- **What you have to do**: Return exactly the lines of the entries, from the one with "PublicacionesDidacticas.com | Nº" to the last.

- **Provided information**:
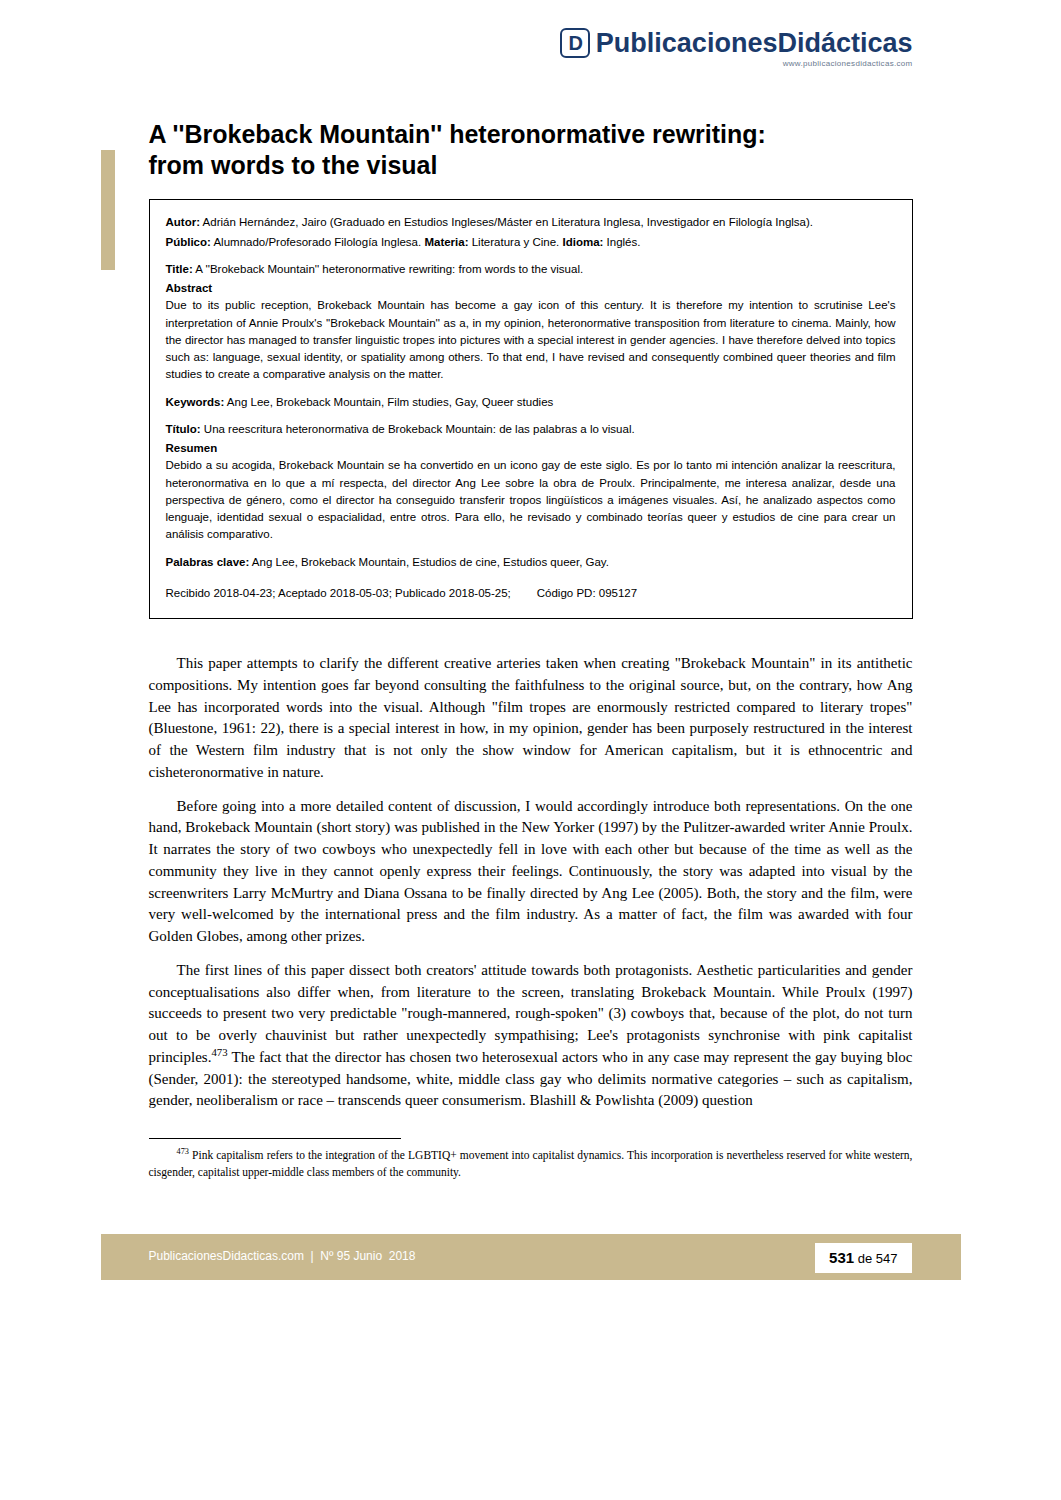DPublicaciones Didácticas www.publicacionesdidacticas.com
A ''Brokeback Mountain'' heteronormative rewriting:
from words to the visual
Autor: Adrián Hernández, Jairo (Graduado en Estudios Ingleses/Máster en Literatura Inglesa, Investigador en Filología Inglsa).
Público: Alumnado/Profesorado Filología Inglesa. Materia: Literatura y Cine. Idioma: Inglés.
Title: A ''Brokeback Mountain'' heteronormative rewriting: from words to the visual.
Abstract
Due to its public reception, Brokeback Mountain has become a gay icon of this century. It is therefore my intention to scrutinise Lee's interpretation of Annie Proulx's ''Brokeback Mountain'' as a, in my opinion, heteronormative transposition from literature to cinema. Mainly, how the director has managed to transfer linguistic tropes into pictures with a special interest in gender agencies. I have therefore delved into topics such as: language, sexual identity, or spatiality among others. To that end, I have revised and consequently combined queer theories and film studies to create a comparative analysis on the matter.
Keywords: Ang Lee, Brokeback Mountain, Film studies, Gay, Queer studies
Título: Una reescritura heteronormativa de Brokeback Mountain: de las palabras a lo visual.
Resumen
Debido a su acogida, Brokeback Mountain se ha convertido en un icono gay de este siglo. Es por lo tanto mi intención analizar la reescritura, heteronormativa en lo que a mí respecta, del director Ang Lee sobre la obra de Proulx. Principalmente, me interesa analizar, desde una perspectiva de género, como el director ha conseguido transferir tropos lingüísticos a imágenes visuales. Así, he analizado aspectos como lenguaje, identidad sexual o espacialidad, entre otros. Para ello, he revisado y combinado teorías queer y estudios de cine para crear un análisis comparativo.
Palabras clave: Ang Lee, Brokeback Mountain, Estudios de cine, Estudios queer, Gay.
Recibido 2018-04-23; Aceptado 2018-05-03; Publicado 2018-05-25; Código PD: 095127
This paper attempts to clarify the different creative arteries taken when creating "Brokeback Mountain" in its antithetic compositions. My intention goes far beyond consulting the faithfulness to the original source, but, on the contrary, how Ang Lee has incorporated words into the visual. Although "film tropes are enormously restricted compared to literary tropes" (Bluestone, 1961: 22), there is a special interest in how, in my opinion, gender has been purposely restructured in the interest of the Western film industry that is not only the show window for American capitalism, but it is ethnocentric and cisheteronormative in nature.
Before going into a more detailed content of discussion, I would accordingly introduce both representations. On the one hand, Brokeback Mountain (short story) was published in the New Yorker (1997) by the Pulitzer-awarded writer Annie Proulx. It narrates the story of two cowboys who unexpectedly fell in love with each other but because of the time as well as the community they live in they cannot openly express their feelings. Continuously, the story was adapted into visual by the screenwriters Larry McMurtry and Diana Ossana to be finally directed by Ang Lee (2005). Both, the story and the film, were very well-welcomed by the international press and the film industry. As a matter of fact, the film was awarded with four Golden Globes, among other prizes.
The first lines of this paper dissect both creators' attitude towards both protagonists. Aesthetic particularities and gender conceptualisations also differ when, from literature to the screen, translating Brokeback Mountain. While Proulx (1997) succeeds to present two very predictable "rough-mannered, rough-spoken" (3) cowboys that, because of the plot, do not turn out to be overly chauvinist but rather unexpectedly sympathising; Lee's protagonists synchronise with pink capitalist principles.473 The fact that the director has chosen two heterosexual actors who in any case may represent the gay buying bloc (Sender, 2001): the stereotyped handsome, white, middle class gay who delimits normative categories – such as capitalism, gender, neoliberalism or race – transcends queer consumerism. Blashill & Powlishta (2009) question
473 Pink capitalism refers to the integration of the LGBTIQ+ movement into capitalist dynamics. This incorporation is nevertheless reserved for white western, cisgender, capitalist upper-middle class members of the community.
PublicacionesDidacticas.com | Nº 95 Junio 2018
531 de 547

- **Exercise answer**:
PublicacionesDidacticas.com | Nº 95 Junio 2018
531 de 547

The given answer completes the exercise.